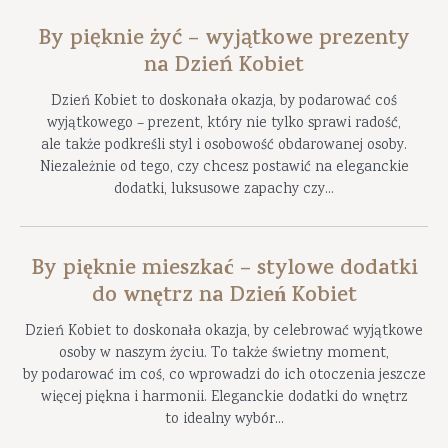
By pięknie żyć – wyjątkowe prezenty
na Dzień Kobiet
Dzień Kobiet to doskonała okazja, by podarować coś
wyjątkowego – prezent, który nie tylko sprawi radość,
ale także podkreśli styl i osobowość obdarowanej osoby.
Niezależnie od tego, czy chcesz postawić na eleganckie
dodatki, luksusowe zapachy czy...
By pięknie mieszkać – stylowe dodatki
do wnętrz na Dzień Kobiet
Dzień Kobiet to doskonała okazja, by celebrować wyjątkowe
osoby w naszym życiu. To także świetny moment,
by podarować im coś, co wprowadzi do ich otoczenia jeszcze
więcej piękna i harmonii. Eleganckie dodatki do wnętrz
to idealny wybór...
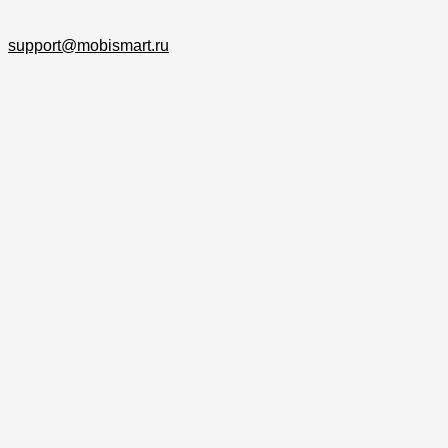
support@mobismart.ru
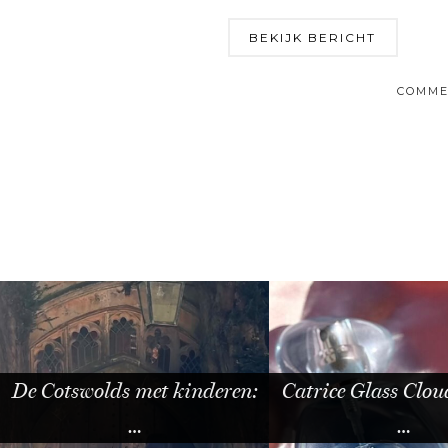
BEKIJK BERICHT
COMME
De Cotswolds met kinderen:
Catrice Glass Clo
…
…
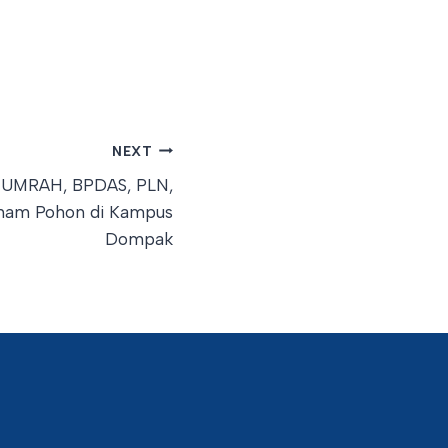
NEXT
6, UMRAH, BPDAS, PLN,
anam Pohon di Kampus
Dompak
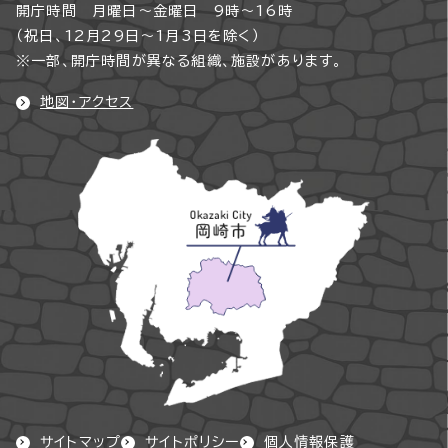
開庁時間 月曜日～金曜日 9時～16時
（祝日、12月29日～1月3日を除く）
※一部、開庁時間が異なる組織、施設があります。
地図・アクセス
サイトマップ
サイトポリシー
個人情報保護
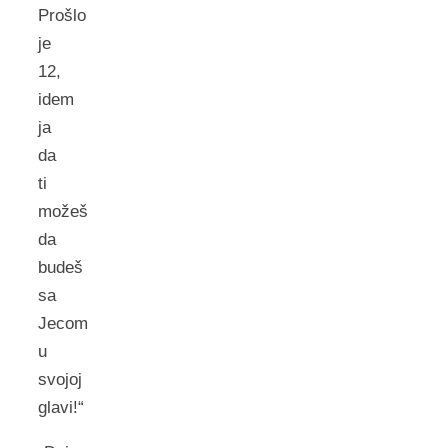
Prošlo
je
12,
idem
ja
da
ti
možeš
da
budeš
sa
Jecom
u
svojoj
glavi!“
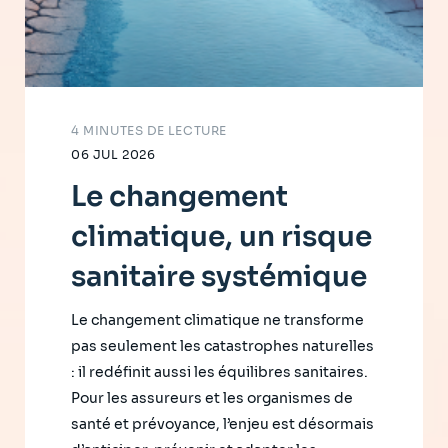
4 MINUTES DE LECTURE
06 JUL 2026
Le changement
climatique, un risque
sanitaire systémique
Le changement climatique ne transforme
pas seulement les catastrophes naturelles
: il redéfinit aussi les équilibres sanitaires.
Pour les assureurs et les organismes de
santé et prévoyance, l’enjeu est désormais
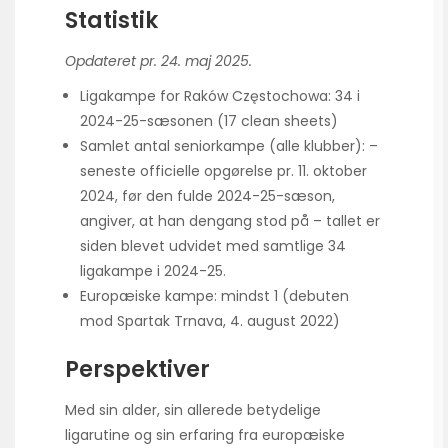
Statistik
Opdateret pr. 24. maj 2025.
Ligakampe for Raków Częstochowa: 34 i
2024-25-sæsonen (17 clean sheets)
Samlet antal seniorkampe (alle klubber): –
seneste officielle opgørelse pr. 11. oktober
2024, før den fulde 2024-25-sæson,
angiver, at han dengang stod på – tallet er
siden blevet udvidet med samtlige 34
ligakampe i 2024-25.
Europæiske kampe: mindst 1 (debuten
mod Spartak Trnava, 4. august 2022)
Perspektiver
Med sin alder, sin allerede betydelige
ligarutine og sin erfaring fra europæiske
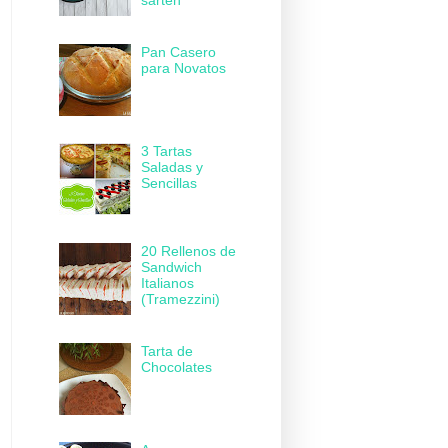
sartén
Pan Casero
para Novatos
3 Tartas
Saladas y
Sencillas
20 Rellenos de
Sandwich
Italianos
(Tramezzini)
Tarta de
Chocolates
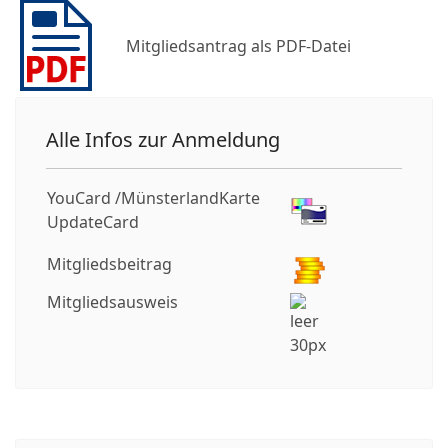
Mitgliedsantrag als PDF-Datei
Alle Infos zur Anmeldung
YouCard /MünsterlandKarte
UpdateCard
Mitgliedsbeitrag
Mitgliedsausweis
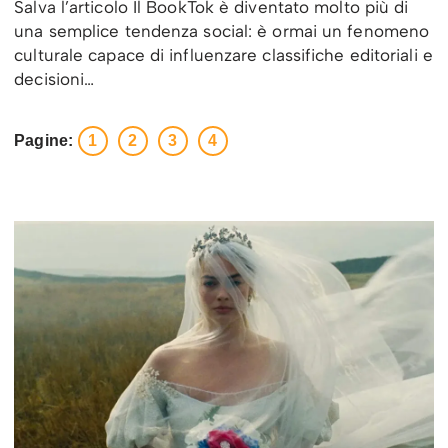
Salva l’articolo Il BookTok è diventato molto più di
una semplice tendenza social: è ormai un fenomeno
culturale capace di influenzare classifiche editoriali e
decisioni…
Pagine:
1
2
3
4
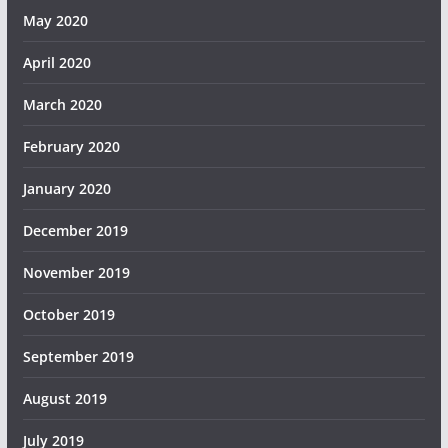
May 2020
April 2020
March 2020
February 2020
January 2020
December 2019
November 2019
October 2019
September 2019
August 2019
July 2019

☆ ☆ ☆

**WORK INSTRUCTION**
Identify each line of the material where the word "dodatki" shows up, and copy it.

**SOLUTION**
dodatki, luksusowe zapachy czy...
By pięknie mieszkać – stylowe dodatki
więcej piękna i harmonii. Eleganckie dodatki do wnętrz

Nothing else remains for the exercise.